Extract provided |
- - - - -

No significant changes were detected in GO cellular component terms in ATP-EVs versus constitutive EVs (Figure 5B). However, we found substantial increases in GO biological process terms related to autophagy-lysosomal pathway (+129%), energy metabolism (+143%), cell adhesion (+100%) and phagocytosis and endocytosis (+100%), along with the appearance of new GO terms, including “Extracellular matrix” and “Apoptosis” (Figure 5C and Supplementary Table III). The fraction of proteins involved in redox regulation was reduced (-78%), while the fraction of proteins involved in response to compounds (∼31%), response to environmental changes (∼17%) and cytoskeleton/motility (∼19%) remained substantially unchanged (Figure 5C and Supplementary Table III). KEGG analysis confirmed the increase in degradative pathways (“Phagosome,” “Lysosome”) and cell adhesion pathways (“Gap-junction,” “Focal adhesion” and “Adherens junction”). It also revealed an increase in “Antigen processing and presentation” and “Regulation of actin cytoskeleton” pathways with no significant changes in “Complement and coagulation cascades” pathway (Figure 6A). Importantly, KEGG analysis showed differences in energy metabolism, with the appearance of specific metabolic pathways, namely “Glycolysis/Gluconeogenesis,” “Pyruvate metabolism,” and “Arginine and proline metabolism” and increased fraction of proteins involved in “Pentose phosphate pathway” and “Carbon metabolism.” Panther GO pathway classification confirmed major changes in metabolic pathways in ATP-EVs versus constitutive EVs, with a strong increase in “Glycolysis” and in “Pentose phosphate pathway” (+54% and +83% respectively) (Figure 6B and Supplementary Table IV), as well as in “Cytoskeletal regulation by Rho GTPase” and “Integrin signaling pathway.”
FIGURE 6. Comparative pathway analysis of constitutive EVs and ATP-EVs. (A) Histogram presentation of the KEGG pathways in ATP-EVs (red) versus constitutive EVs (blue). (B) Histogram presentation of Panther GO term analysis of pathways in ATP–EVs (red) versus constitutive EVs (blue).

- - - - -

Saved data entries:
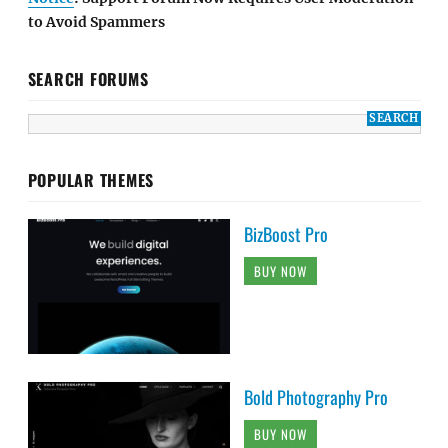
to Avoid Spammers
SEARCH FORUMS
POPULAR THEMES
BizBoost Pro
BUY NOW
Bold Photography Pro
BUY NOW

- - - - -

To do |
A – Does each statement agree with the excerpt on ATP-EVs? Answer yes or no, and quote the deciding words.
(i) The fraction of proteins involved in redox regulation fell by 78%.
(ii) KEGG analysis found a significant increase in the "Complement and coagulation cascades" pathway.
(iii) GO cellular component terms changed significantly in ATP-EVs versus constitutive EVs.
B – Can you rewrite the excerpt on ATP-EVs from "FIGURE 6. Comparative" through "ATP–EVs (red) versus constitutive EVs (blue)." with "Histogram" changed to "Bar chart"? Begin at the words that contain "FIGURE 6. Comparative" and stop after "ATP–EVs (red) versus constitutive EVs (blue).".
C – Answer these questions using the excerpt on ATP-EVs:
(i) By what percentage did GO biological process terms related to energy metabolism increase?
(ii) By what percentage did the Panther "Pentose phosphate pathway" increase?
(iii) What color marks constitutive EVs in the Figure 6 histograms?
Rely only on the excerpt on ATP-EVs when answering.

Responses |
A –
(i) Yes: "The fraction of proteins involved in redox regulation was reduced (-78%)"
(ii) No: "with no significant changes in “Complement and coagulation cascades” pathway"
(iii) No: "No significant changes were detected in GO cellular component terms in ATP-EVs versus constitutive EVs"

B –
FIGURE 6. Comparative pathway analysis of constitutive EVs and ATP-EVs. (A) Bar chart presentation of the KEGG pathways in ATP-EVs (red) versus constitutive EVs (blue). (B) Bar chart presentation of Panther GO term analysis of pathways in ATP–EVs (red) versus constitutive EVs (blue).

C –
(i) +143%
(ii) +83%
(iii) Blue